An exact reprint of every record below is required, with the pictures left out.

Multi-frame change data:
[Start of section]

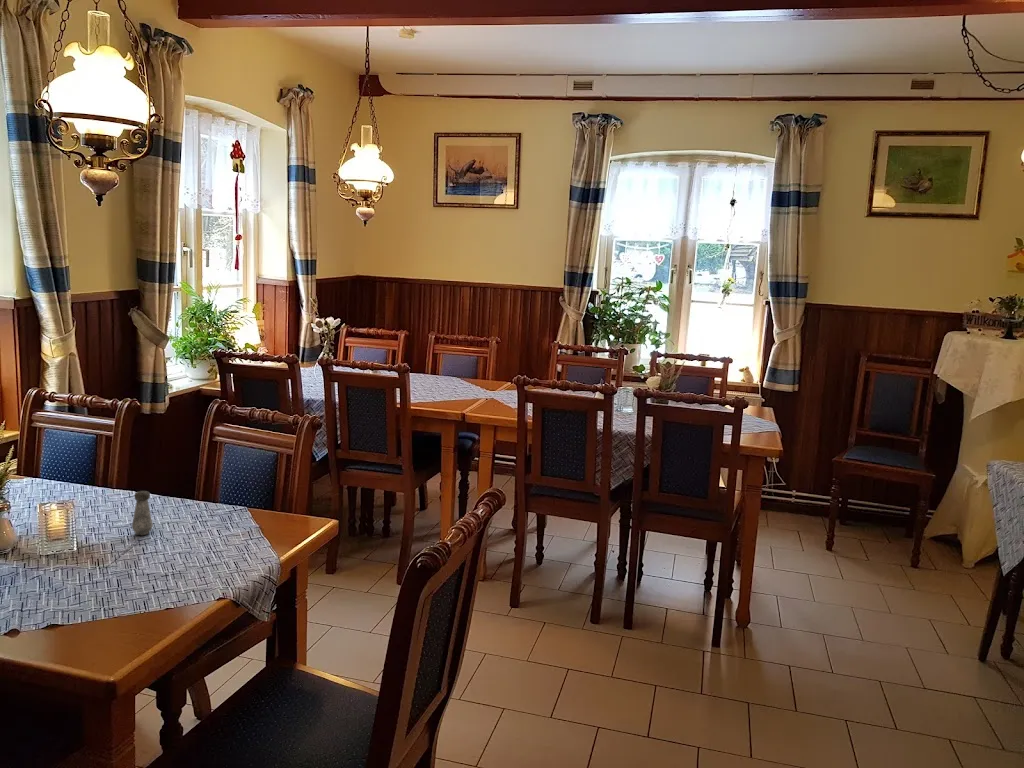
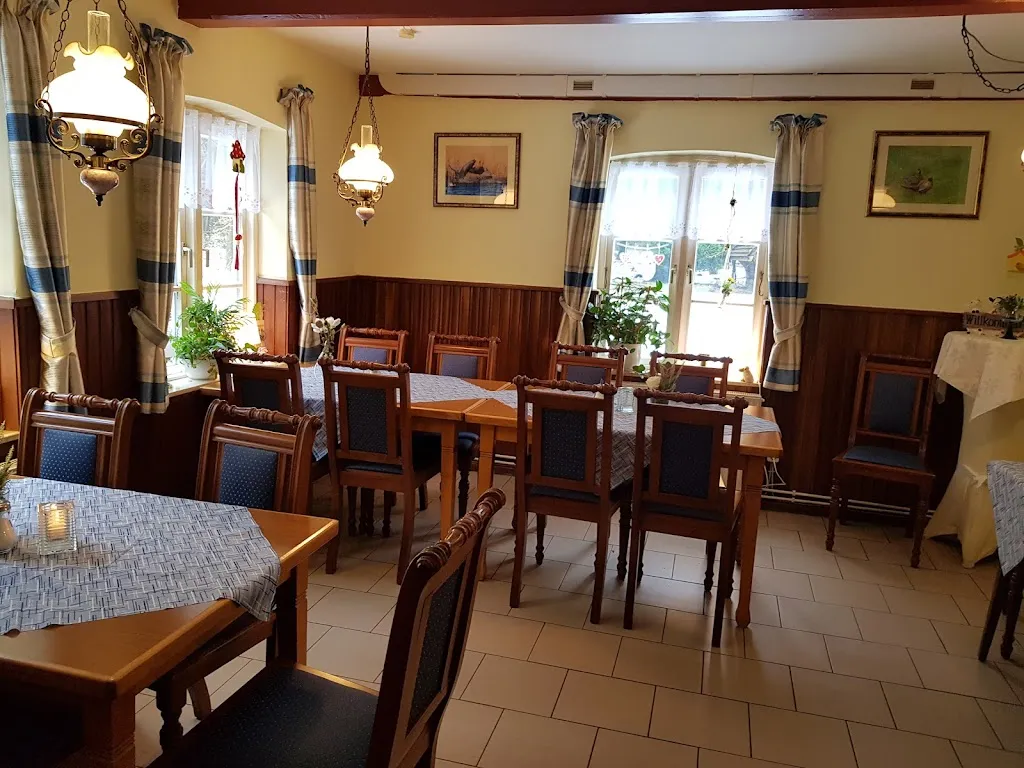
- salt shaker [131,490,154,536]
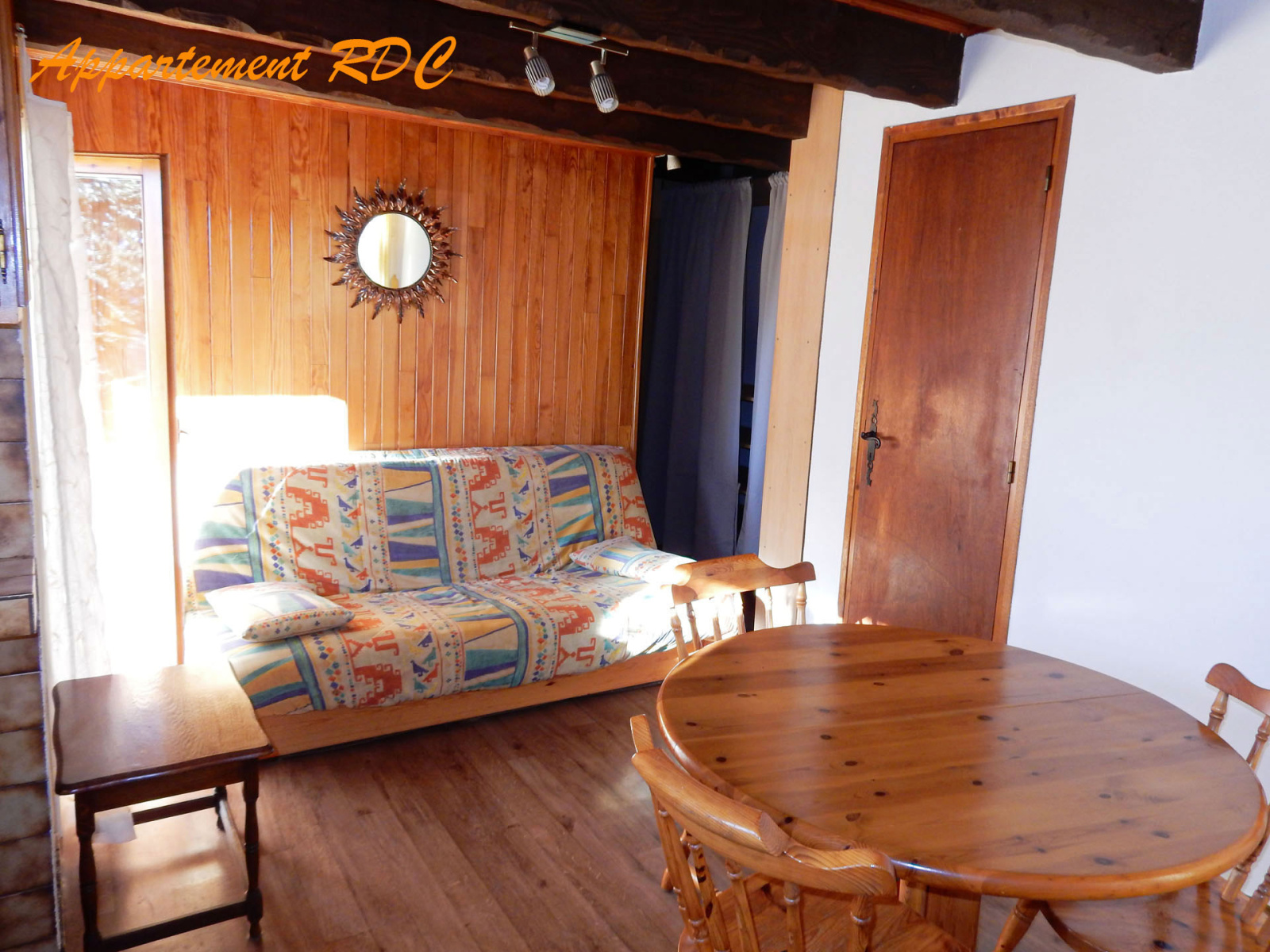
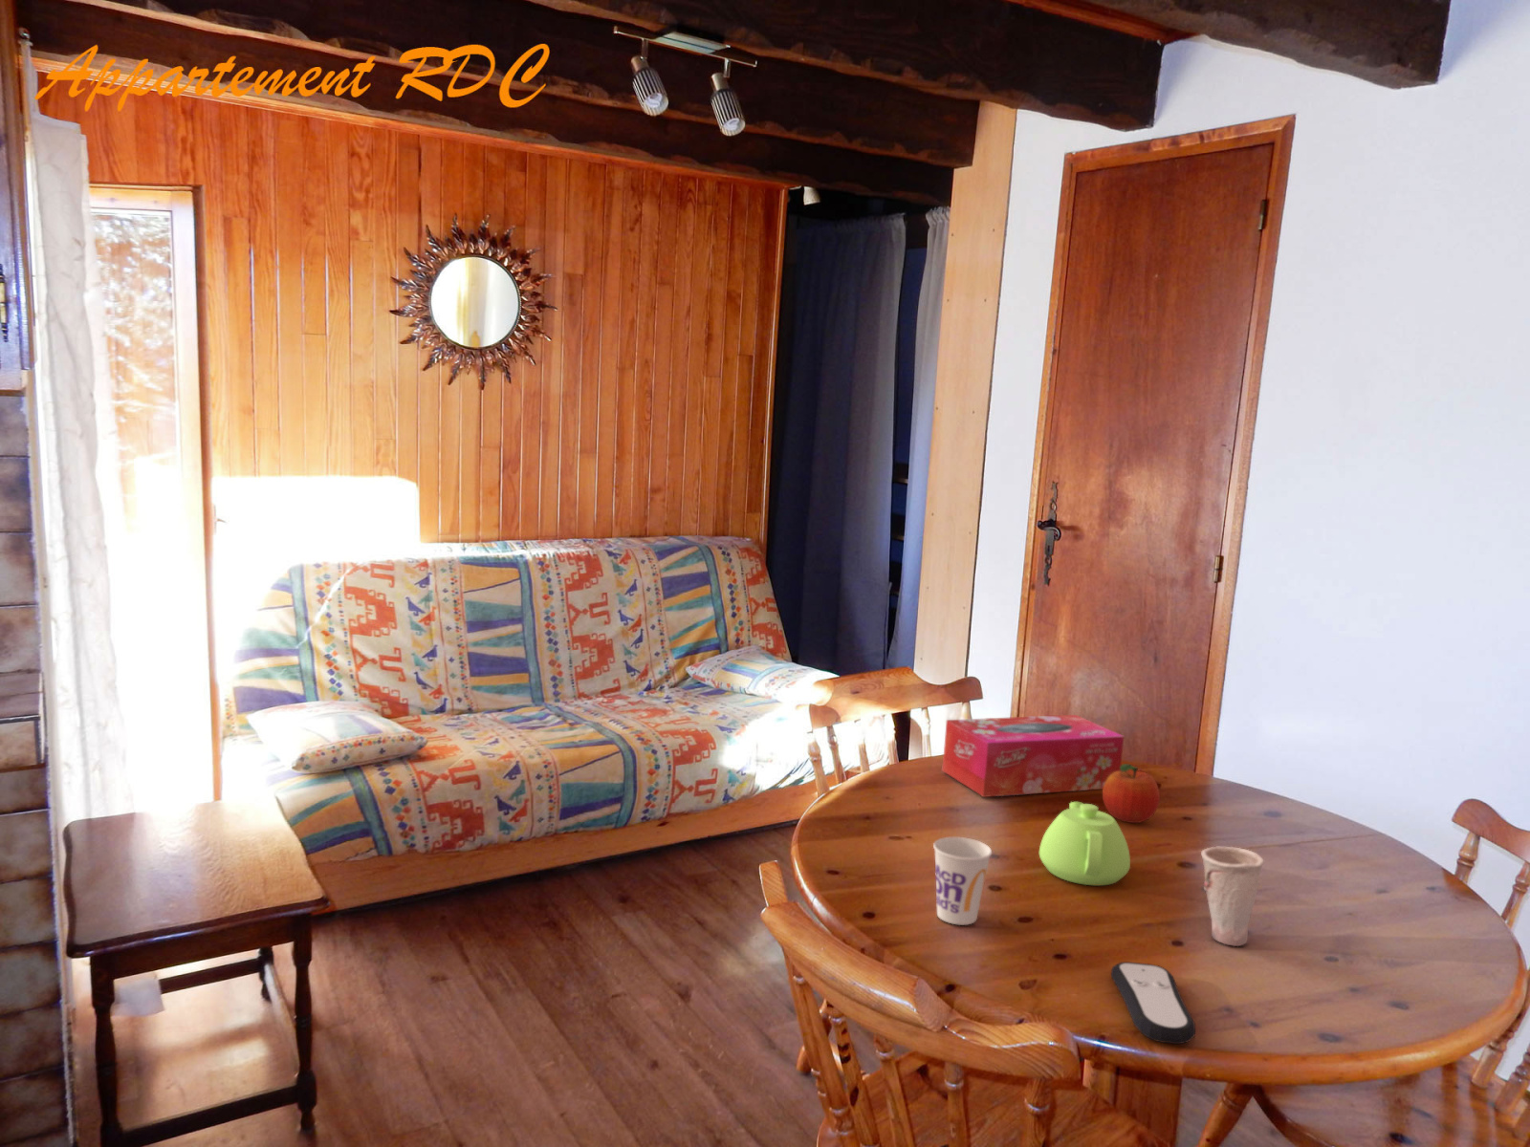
+ fruit [1101,763,1161,824]
+ teapot [1038,801,1131,886]
+ cup [1200,846,1264,947]
+ cup [932,836,993,927]
+ remote control [1111,961,1196,1045]
+ tissue box [941,714,1124,798]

[End of section]

- **Written solution**
- salt shaker [131,490,154,536]
+ fruit [1101,763,1161,824]
+ teapot [1038,801,1131,886]
+ cup [1200,846,1264,947]
+ cup [932,836,993,927]
+ remote control [1111,961,1196,1045]
+ tissue box [941,714,1124,798]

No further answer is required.